论文标题
鸟有四个腿吗? NumerSense:探测预训练语言模型的数值常识知识
Birds have four legs?! NumerSense: Probing Numerical Commonsense Knowledge of Pre-trained Language Models
论文作者
论文摘要
最近的作品表明,预培训的语言模型(PTLM),例如BERT,具有某些常识性和事实知识。他们认为,通过预测掩盖的单词,将PTLMs用作“神经知识库”是很有希望的。令人惊讶的是,我们发现这可能对数值常识性知识不起作用(例如,鸟通常有两条腿)。在本文中,我们研究了是否以及在何种程度上可以诱导PTLMS的数字常识性知识以及该过程的鲁棒性。为了研究这一点,我们介绍了一个新型的探测任务,其中包含13.6万个掩盖字预测探针(用于微调为10.5k,用于测试3.1K)的诊断数据集(NumerSense)。我们的分析表明:(1)BERT及其更强的变体罗伯塔在任何微调之前在诊断数据集上表现较差; (2)通过远处监督进行微调带来一些改善; (3)与人类绩效相比,最佳监督模型的性能仍然很差(准确性为54.06%vs 96.3%)。

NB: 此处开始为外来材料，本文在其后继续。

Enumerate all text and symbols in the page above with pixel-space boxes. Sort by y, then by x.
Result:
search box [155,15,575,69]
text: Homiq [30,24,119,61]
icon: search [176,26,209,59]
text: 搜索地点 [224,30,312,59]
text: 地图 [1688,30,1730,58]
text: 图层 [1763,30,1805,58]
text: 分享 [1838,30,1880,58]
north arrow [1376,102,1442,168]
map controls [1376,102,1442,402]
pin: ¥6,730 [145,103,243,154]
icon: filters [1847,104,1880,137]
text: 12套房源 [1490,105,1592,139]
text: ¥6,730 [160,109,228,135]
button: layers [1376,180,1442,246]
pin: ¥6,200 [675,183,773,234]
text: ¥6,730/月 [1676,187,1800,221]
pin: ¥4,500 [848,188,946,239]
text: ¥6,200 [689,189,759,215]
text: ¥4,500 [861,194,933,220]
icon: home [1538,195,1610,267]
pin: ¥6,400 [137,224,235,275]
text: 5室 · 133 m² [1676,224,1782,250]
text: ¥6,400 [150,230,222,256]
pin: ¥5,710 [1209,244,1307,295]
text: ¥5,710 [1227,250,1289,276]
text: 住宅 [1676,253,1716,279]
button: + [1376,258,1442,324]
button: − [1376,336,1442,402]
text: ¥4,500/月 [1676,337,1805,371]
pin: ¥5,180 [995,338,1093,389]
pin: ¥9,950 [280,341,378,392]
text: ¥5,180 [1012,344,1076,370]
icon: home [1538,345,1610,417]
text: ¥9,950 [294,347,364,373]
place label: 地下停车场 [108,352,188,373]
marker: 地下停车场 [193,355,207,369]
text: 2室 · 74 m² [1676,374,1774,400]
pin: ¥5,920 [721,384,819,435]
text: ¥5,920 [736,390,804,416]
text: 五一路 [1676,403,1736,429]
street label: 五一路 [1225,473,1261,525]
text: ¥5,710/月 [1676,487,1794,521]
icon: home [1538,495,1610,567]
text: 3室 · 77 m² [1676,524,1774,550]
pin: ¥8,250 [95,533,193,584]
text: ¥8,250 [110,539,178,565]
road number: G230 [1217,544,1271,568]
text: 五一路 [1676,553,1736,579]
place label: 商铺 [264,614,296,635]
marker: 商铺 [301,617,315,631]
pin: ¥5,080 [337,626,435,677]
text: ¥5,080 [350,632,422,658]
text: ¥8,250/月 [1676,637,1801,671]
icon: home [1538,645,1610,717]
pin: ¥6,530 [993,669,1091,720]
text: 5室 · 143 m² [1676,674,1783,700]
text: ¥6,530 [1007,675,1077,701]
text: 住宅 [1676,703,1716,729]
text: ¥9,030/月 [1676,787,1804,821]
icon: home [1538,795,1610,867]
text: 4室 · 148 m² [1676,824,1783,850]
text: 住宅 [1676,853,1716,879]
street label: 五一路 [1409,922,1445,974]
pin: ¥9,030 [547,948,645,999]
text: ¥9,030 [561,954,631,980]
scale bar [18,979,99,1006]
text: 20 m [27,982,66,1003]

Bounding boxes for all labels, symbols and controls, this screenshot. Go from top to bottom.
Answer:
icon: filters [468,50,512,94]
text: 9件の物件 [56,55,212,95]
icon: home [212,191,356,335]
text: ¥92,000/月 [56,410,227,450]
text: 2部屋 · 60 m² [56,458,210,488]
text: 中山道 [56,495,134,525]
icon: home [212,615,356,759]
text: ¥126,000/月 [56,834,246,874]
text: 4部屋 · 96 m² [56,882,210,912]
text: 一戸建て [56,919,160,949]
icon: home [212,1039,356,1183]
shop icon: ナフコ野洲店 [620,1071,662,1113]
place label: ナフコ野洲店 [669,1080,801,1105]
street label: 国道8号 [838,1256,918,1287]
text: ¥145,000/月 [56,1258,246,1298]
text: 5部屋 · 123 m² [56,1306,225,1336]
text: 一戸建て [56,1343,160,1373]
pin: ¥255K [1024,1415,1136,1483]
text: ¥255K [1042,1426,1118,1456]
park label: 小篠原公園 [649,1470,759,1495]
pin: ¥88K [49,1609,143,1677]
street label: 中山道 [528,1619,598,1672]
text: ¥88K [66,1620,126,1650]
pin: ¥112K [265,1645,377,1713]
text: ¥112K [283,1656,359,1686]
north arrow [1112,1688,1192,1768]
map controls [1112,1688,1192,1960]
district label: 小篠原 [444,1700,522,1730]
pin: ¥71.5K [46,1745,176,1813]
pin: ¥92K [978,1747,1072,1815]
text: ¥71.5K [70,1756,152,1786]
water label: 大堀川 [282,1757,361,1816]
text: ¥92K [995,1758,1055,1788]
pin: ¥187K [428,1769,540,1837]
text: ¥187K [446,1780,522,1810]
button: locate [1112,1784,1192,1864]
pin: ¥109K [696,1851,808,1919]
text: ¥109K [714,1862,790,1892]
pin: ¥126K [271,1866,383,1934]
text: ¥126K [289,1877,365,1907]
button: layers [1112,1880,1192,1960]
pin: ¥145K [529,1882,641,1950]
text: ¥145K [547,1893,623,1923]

Recent works show that pre-trained language models (PTLMs), such as BERT, possess certain commonsense and factual knowledge. They suggest that it is promising to use PTLMs as "neural knowledge bases" via predicting masked words. Surprisingly, we find that this may not work for numerical commonsense knowledge (e.g., a bird usually has two legs). In this paper, we investigate whether and to what extent we can induce numerical commonsense knowledge from PTLMs as well as the robustness of this process. To study this, we introduce a novel probing task with a diagnostic dataset, NumerSense, containing 13.6k masked-word-prediction probes (10.5k for fine-tuning and 3.1k for testing). Our analysis reveals that: (1) BERT and its stronger variant RoBERTa perform poorly on the diagnostic dataset prior to any fine-tuning; (2) fine-tuning with distant supervision brings some improvement; (3) the best supervised model still performs poorly as compared to human performance (54.06% vs 96.3% in accuracy).